» **本文**
--*--
主に次の4つのステップによって行われます。
STEP①面談の目的と目標を明確にする
まずは1on1面談を実施する前に、目的と目標を明確にしましょう。
特に重要なのは、上司と部下の間で意識を共有することです。
どのような目的・目標で面談を行うのかを明確にすれば、面談の意義を高められます。
また目的・目標がない1on1面談では、部下が何を話すべきか困ってしまうこともあるでしょう。
目的や目標は面談のテーマにもつながります。
どのような方向性で面談をするのかを明確にすることが第一です。
STEP②事前にテーマや議題を共有しておく
事前にテーマや議題を共有しておくことも重要なポイントとなります。
1on1面談は短時間で行うためです。
面談開始後に突然意見を求めても、話す内容に迷ってしまう可能性があります。
テーマや議題をあらかじめ共有しておけば、面談で話す内容を事前に組み立てられるでしょう。
事前に話すことを考えておいてもらうことにより、面談の内容がより深まり、有意義な場になりやすくなります。
--*--
» **抽出した行**

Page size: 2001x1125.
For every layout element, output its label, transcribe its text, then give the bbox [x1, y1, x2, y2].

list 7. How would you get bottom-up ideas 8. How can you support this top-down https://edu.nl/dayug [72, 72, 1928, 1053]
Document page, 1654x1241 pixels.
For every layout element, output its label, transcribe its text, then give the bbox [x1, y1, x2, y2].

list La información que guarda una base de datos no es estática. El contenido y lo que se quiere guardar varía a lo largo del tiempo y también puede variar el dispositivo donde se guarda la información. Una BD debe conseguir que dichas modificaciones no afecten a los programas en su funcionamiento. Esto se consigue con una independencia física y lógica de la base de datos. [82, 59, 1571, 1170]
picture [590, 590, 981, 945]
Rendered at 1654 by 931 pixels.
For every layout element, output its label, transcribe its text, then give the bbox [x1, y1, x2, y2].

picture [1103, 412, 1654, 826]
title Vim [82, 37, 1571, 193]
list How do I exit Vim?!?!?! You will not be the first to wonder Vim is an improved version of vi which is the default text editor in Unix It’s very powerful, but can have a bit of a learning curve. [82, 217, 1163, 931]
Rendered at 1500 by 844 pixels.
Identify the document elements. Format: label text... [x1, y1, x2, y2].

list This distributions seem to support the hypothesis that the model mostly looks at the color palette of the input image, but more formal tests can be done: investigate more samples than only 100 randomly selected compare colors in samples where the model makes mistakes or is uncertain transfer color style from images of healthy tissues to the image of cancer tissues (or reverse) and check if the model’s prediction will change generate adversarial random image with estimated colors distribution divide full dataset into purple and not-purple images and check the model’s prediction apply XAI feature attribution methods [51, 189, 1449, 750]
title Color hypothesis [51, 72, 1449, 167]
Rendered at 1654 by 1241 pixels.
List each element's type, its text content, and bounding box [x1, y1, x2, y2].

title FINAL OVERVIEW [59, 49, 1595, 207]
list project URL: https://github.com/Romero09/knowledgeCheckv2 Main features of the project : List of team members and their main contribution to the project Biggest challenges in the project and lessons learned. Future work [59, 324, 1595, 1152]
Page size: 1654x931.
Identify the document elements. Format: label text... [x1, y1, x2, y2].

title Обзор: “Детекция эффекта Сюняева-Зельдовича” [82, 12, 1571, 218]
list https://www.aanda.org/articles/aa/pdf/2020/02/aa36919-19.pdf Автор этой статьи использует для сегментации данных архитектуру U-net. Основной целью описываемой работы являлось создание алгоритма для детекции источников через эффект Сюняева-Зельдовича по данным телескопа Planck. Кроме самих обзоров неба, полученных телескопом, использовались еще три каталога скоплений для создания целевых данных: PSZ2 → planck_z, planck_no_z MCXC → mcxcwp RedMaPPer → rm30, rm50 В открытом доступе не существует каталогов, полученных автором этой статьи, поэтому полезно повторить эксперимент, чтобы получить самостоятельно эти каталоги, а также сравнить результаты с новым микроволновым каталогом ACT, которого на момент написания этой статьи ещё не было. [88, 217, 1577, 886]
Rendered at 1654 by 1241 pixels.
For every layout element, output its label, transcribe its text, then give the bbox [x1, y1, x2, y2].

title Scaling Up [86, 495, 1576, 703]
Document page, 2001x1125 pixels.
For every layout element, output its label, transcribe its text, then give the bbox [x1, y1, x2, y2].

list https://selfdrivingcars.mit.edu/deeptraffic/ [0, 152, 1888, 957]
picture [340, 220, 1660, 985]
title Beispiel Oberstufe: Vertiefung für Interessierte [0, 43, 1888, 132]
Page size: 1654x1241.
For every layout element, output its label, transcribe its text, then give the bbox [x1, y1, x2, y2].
--*--
» **練習問題**
A) 1on1面談についての本文で、STEP①とSTEP②の見出しに出てくる、明確にするものや共有しておくものを表す語をすべて挙げよ。
B) 1on1面談についての本文をもとに、次の問いに答えよ。
(i) 面談は主にいくつのステップで行われるとされているか。
(ii) 1on1面談はどのくらいの時間で行うものとされているか。
(iii) 目的・目標がない1on1面談では、部下がどうなることがあるとされているか。
本文の内容だけをもとに答えてください。

» **解答例**
A) 目的、目標、テーマ、議題

B)
(i) 4つ
(ii) 短時間
(iii) 何を話すべきか困ってしまうことがある。